**Cuplikan Halaman:**
Benaya Patana, SH
Pembimbing Kemasyarakatan Muda
pada BAPAS KELAS II PALOPO
Pada penghujung tahun 2020, beberapa laporan kasus menyebutkan bahwa virus Corona telah bermutasi menjadi beberapa jenis atau varian baru, misalnya varian delta. Disebutkan jika jenis ini telah menunjukkan peningkatan penularan di masyarakat, karena mudah menular, varian delta ini telah ditetapkan menjadi “variant of concern” sehingga mendapatkan perhatian terkait risiko terhadap kesehatan masyarakat yang lebih tinggi.
Pemerintah dengan gencar menyerukan agar segera melakukan vaksinasi kepada seluruh masyarakat, vaksinasi merupakan salah satu cara melindungi tubuh kita dari COVID-19. Bersama dengan protokol kesehatan, vaksinasi adalah cara ampuh untuk memutus mata rantai penyebaran COVID-19.
Oleh karena itu, vaksin menjadi hal yang paling diprioritaskan pengembangannya saat terjadi wabah terutama yang disebabkan oleh virus baru seperti corona. Dirangkum dari laman resmi Covid19.go.id, vaksin adalah zat yang sengaja dibuat untuk merangsang pembentukan kekebalan tubuh dari penyakit tertentu, sehingga bisa mencegah terjangkit dari penyakit tertentu tersebut. Saat vaksin dimasukkan ke dalam tubuh, sistem kekebalan tubuh akan melihatnya sebagai antigen atau musuh, maka tubuh akan memproduksi antibodi untuk melawan antigen tersebut.

**Ketentuan Soal:**
Bisakah Anda mengetik ulang, tanpa mengubah apa pun, bagian artikel tentang vaksin COVID-19 yang dibuka dengan kata-kata berisi "Oleh karena itu, vaksin" dan ditutup dengan "melawan antigen tersebut."?

**Data Tercatat:**
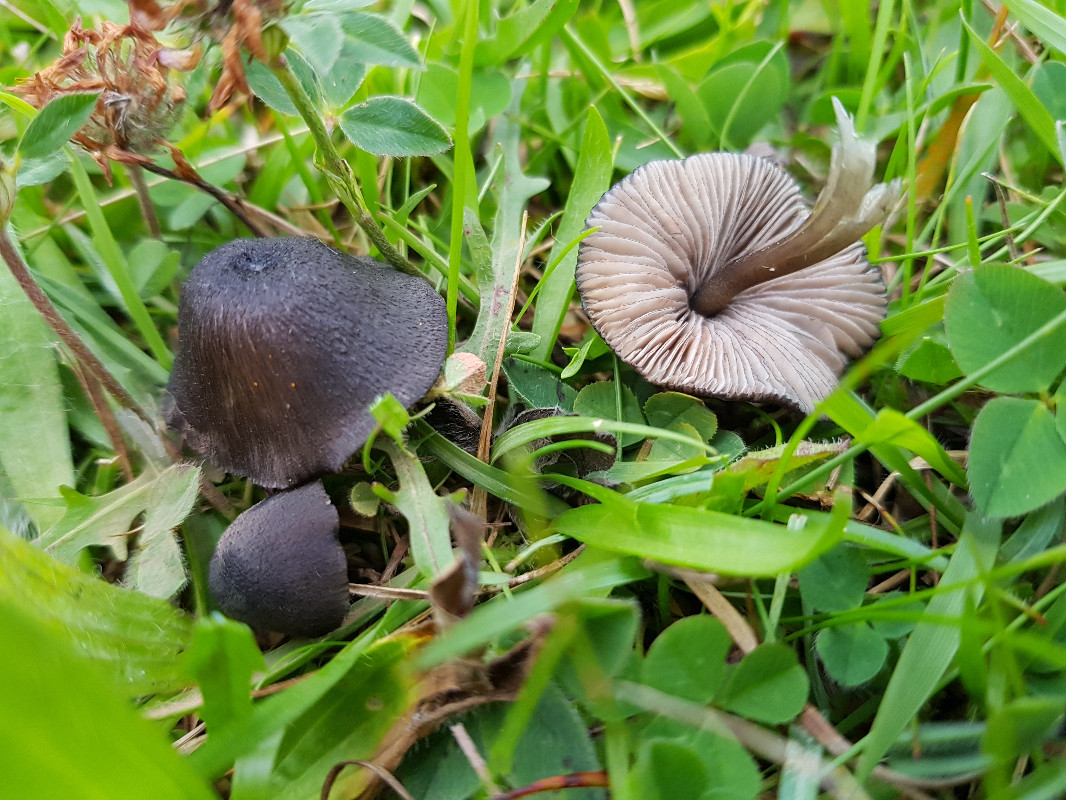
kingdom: Fungi
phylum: Basidiomycota
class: Agaricomycetes
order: Agaricales
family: Entolomataceae
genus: Entoloma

**Hasil Berikut:**
Oleh karena itu, vaksin menjadi hal yang paling diprioritaskan pengembangannya saat terjadi wabah terutama yang disebabkan oleh virus baru seperti corona. Dirangkum dari laman resmi Covid19.go.id, vaksin adalah zat yang sengaja dibuat untuk merangsang pembentukan kekebalan tubuh dari penyakit tertentu, sehingga bisa mencegah terjangkit dari penyakit tertentu tersebut. Saat vaksin dimasukkan ke dalam tubuh, sistem kekebalan tubuh akan melihatnya sebagai antigen atau musuh, maka tubuh akan memproduksi antibodi untuk melawan antigen tersebut.